» Set task
List every abbreviation that the Iluka resolutions text spells out in full, each with its expansion.

The total amount paid to non-executive Directors in 2010 was within the current non-executive Directors' fee limit of \$1.1 million.
Board recommendation
As the non-executive Directors have a personal interest in Resolution 3, the Directors make no recommendation as to how Shareholders should vote on this resolution. Shareholders should judge for themselves whether or not the increase in the fee cap should be approved.
$\overline{4}$ Grant of LTID Share Rights to Mr David Robb as a long term incentive
Resolution 4 seeks approval for the grant of 750,000 Share Rights (Long Term Incentive Deferred Share Rights or LTID Share Rights) to Mr David Robb on the terms and conditions summarised in this Explanatory Memorandum pursuant to the Company's Directors, Executives and Employees Share Acquisition Plan (Share Acquisition Plan).
The Board entered into discussions with Mr Robb in December 2010 when his retention share rights (issued in 2008) were about to vest.
The Board is very pleased that Mr Robb has accepted the Company's offer of 750,000 LTID Share Rights as an additional incentive, to be based upon generating absolute shareholder returns over a 3 year period. The LTID Share Rights are subject to vesting conditions as described below. The incentive is focused on continuing the outstanding success Mr Robb has achieved for shareholders.
Purpose of LTID Share Rights
The purpose of the LTID Share Rights is to provide Mr Robb with an appropriate incentive which is "at risk" and which is aligned to the long term growth in absolute Total Shareholder Return (TSR) for Iluka shareholders.
The TSR will be measured using generally accepted TSR methodology as determined by the Board and calculated by an external expert. TSR reflects growth in the share price and other value directly received by a shareholder.
The proposed incentive is considered reasonable and appropriate having regard to the remuneration and incentive arrangements provided to the chief executive officers of comparable sized companies which are performing well.
The LTID Share Rights are subject to performance measured over the periods commencing after release of the annual financial results for the financial years 2010, 2011 and 2012. In any of these financial years for the rights to vest an ROE of at least 12 per cent must be achieved in addition to the hurdle rate TSR.
The proposed grant of LTID Share Rights is in addition to the Share Rights granted to Mr Robb under the Short Term Incentive Plan (STIP) and Long Term Incentive Plan (LTIP) as a regular part of his annual remuneration package, details of which are set in the Remuneration Report contained in the Company's 2010 Annual Report. The LTID Share Rights comprise an additional "long-term incentive payment" for the purposes of Mr Robb's Executive Employment Agreement.

» Listed records

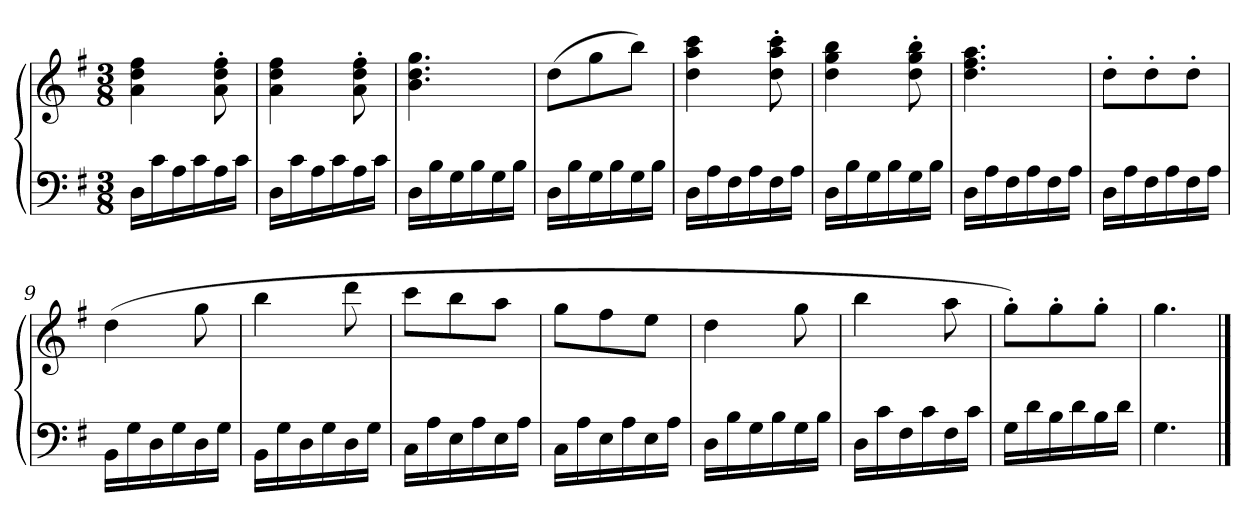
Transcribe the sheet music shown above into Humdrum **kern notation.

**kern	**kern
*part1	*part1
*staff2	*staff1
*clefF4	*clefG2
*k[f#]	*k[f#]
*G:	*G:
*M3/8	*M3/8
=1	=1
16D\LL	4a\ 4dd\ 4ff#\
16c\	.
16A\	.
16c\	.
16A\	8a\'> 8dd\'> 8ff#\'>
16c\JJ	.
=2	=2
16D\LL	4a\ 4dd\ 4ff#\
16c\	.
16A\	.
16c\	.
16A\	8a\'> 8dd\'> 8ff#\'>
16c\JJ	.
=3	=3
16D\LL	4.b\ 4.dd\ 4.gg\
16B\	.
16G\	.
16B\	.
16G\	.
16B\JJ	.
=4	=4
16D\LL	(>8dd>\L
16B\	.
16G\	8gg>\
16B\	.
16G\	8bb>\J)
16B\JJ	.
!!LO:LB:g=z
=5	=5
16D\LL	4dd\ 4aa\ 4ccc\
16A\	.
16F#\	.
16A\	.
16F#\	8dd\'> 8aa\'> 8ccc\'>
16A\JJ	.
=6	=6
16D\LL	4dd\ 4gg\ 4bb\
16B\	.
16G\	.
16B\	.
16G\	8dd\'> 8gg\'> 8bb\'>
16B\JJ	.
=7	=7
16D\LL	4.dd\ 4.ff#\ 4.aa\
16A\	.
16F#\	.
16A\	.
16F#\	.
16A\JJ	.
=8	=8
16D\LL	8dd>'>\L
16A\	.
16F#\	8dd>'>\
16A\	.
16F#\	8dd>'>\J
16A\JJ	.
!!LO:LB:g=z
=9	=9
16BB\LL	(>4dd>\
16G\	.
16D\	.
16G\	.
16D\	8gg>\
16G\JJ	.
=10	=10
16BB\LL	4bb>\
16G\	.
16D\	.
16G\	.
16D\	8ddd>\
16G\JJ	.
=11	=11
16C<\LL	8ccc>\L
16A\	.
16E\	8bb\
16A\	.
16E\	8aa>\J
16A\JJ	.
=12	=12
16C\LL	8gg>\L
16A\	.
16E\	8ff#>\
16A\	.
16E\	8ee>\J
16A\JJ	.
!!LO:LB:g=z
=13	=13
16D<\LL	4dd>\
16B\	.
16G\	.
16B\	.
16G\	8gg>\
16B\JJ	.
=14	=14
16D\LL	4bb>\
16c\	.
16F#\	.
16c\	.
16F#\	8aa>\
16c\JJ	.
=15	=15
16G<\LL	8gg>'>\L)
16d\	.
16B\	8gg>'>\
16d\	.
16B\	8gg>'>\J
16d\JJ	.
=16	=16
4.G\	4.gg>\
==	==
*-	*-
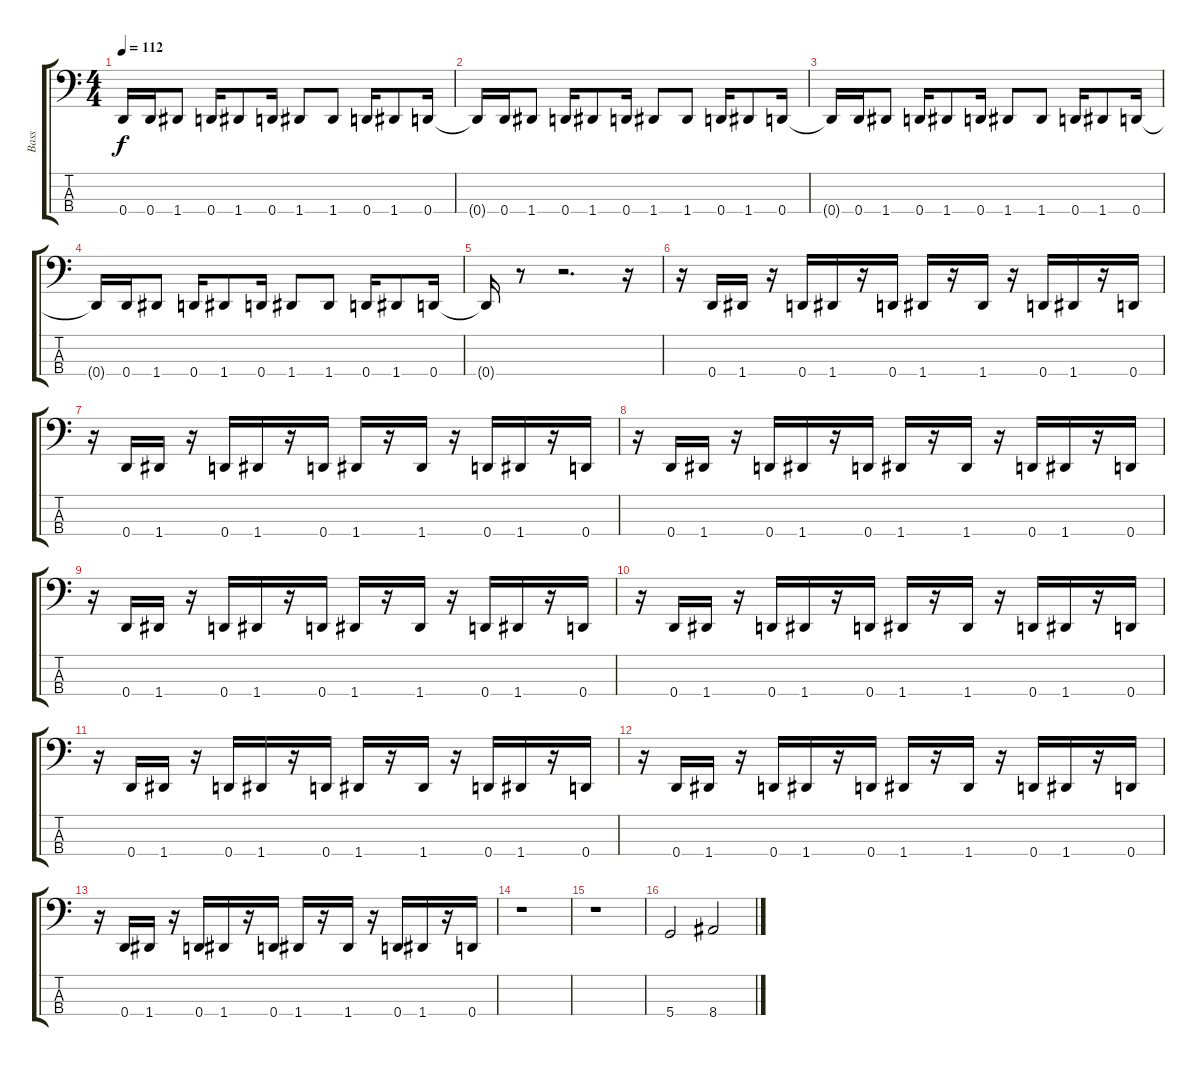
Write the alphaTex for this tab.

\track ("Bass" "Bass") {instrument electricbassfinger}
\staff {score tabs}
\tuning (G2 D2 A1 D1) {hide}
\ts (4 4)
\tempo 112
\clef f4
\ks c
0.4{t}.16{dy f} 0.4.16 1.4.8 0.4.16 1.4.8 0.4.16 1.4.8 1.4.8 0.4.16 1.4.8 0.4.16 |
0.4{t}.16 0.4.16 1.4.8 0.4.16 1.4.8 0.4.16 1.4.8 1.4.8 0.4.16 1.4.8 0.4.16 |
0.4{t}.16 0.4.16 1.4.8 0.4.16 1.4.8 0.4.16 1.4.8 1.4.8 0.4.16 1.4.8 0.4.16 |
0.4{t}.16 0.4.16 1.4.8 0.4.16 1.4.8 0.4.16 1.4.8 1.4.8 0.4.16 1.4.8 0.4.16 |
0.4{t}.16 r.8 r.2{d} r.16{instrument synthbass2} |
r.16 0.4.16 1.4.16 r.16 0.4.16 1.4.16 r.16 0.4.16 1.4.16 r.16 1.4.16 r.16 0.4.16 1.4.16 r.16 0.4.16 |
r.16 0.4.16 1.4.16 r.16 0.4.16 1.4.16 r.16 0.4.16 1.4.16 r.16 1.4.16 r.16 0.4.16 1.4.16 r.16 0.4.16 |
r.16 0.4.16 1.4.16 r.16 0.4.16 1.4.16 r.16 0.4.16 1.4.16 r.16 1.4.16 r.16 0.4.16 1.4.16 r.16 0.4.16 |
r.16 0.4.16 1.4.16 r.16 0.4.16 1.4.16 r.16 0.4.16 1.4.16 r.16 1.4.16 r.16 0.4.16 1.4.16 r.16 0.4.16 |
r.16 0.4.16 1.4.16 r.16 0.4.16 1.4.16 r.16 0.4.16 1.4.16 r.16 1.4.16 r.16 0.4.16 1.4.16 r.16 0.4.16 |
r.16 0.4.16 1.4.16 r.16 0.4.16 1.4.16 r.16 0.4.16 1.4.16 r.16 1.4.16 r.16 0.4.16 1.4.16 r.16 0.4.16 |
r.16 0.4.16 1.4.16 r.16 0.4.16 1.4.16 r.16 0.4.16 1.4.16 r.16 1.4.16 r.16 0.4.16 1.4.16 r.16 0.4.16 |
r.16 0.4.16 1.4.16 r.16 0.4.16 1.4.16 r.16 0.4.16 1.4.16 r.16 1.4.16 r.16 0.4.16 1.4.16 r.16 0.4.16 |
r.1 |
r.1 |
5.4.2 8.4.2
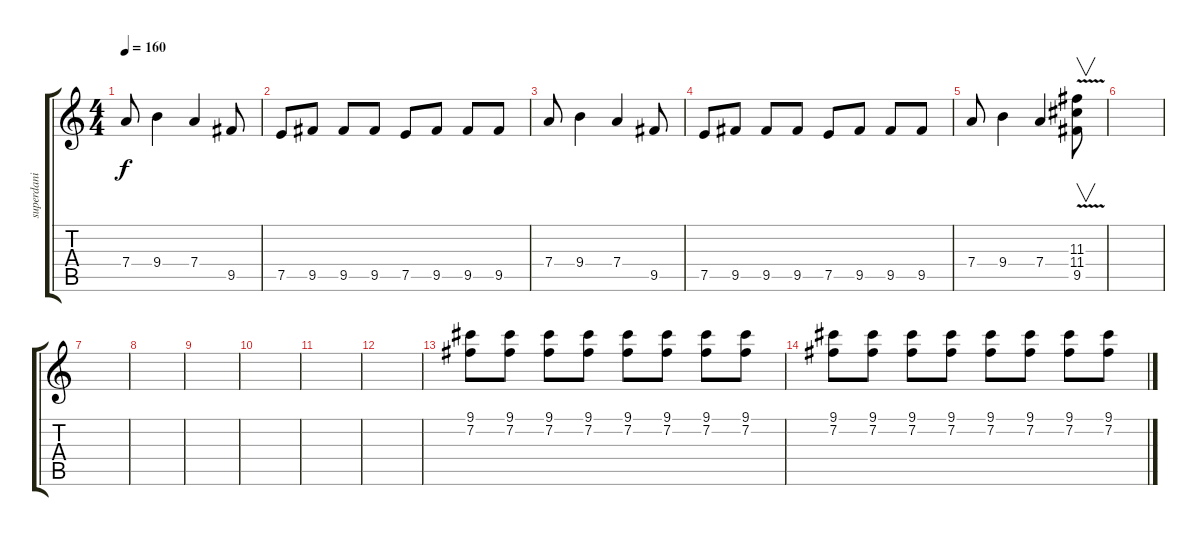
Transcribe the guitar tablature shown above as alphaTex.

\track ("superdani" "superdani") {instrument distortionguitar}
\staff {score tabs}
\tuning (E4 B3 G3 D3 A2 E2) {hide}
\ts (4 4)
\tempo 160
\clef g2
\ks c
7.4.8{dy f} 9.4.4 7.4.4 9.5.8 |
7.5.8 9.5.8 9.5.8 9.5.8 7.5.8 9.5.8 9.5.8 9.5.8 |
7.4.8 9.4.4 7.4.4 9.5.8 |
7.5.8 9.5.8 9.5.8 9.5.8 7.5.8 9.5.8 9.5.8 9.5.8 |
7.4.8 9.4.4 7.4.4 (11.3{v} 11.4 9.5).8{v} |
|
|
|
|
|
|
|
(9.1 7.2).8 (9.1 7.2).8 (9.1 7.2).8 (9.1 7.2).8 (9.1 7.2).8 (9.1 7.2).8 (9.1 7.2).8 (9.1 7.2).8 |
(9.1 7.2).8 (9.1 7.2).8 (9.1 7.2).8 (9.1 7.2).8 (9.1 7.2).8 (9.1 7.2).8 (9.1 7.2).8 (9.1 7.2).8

» The result
- LTID: Long Term Incentive Deferred
- TSR: Total Shareholder Return
- STIP: Short Term Incentive Plan
- LTIP: Long Term Incentive Plan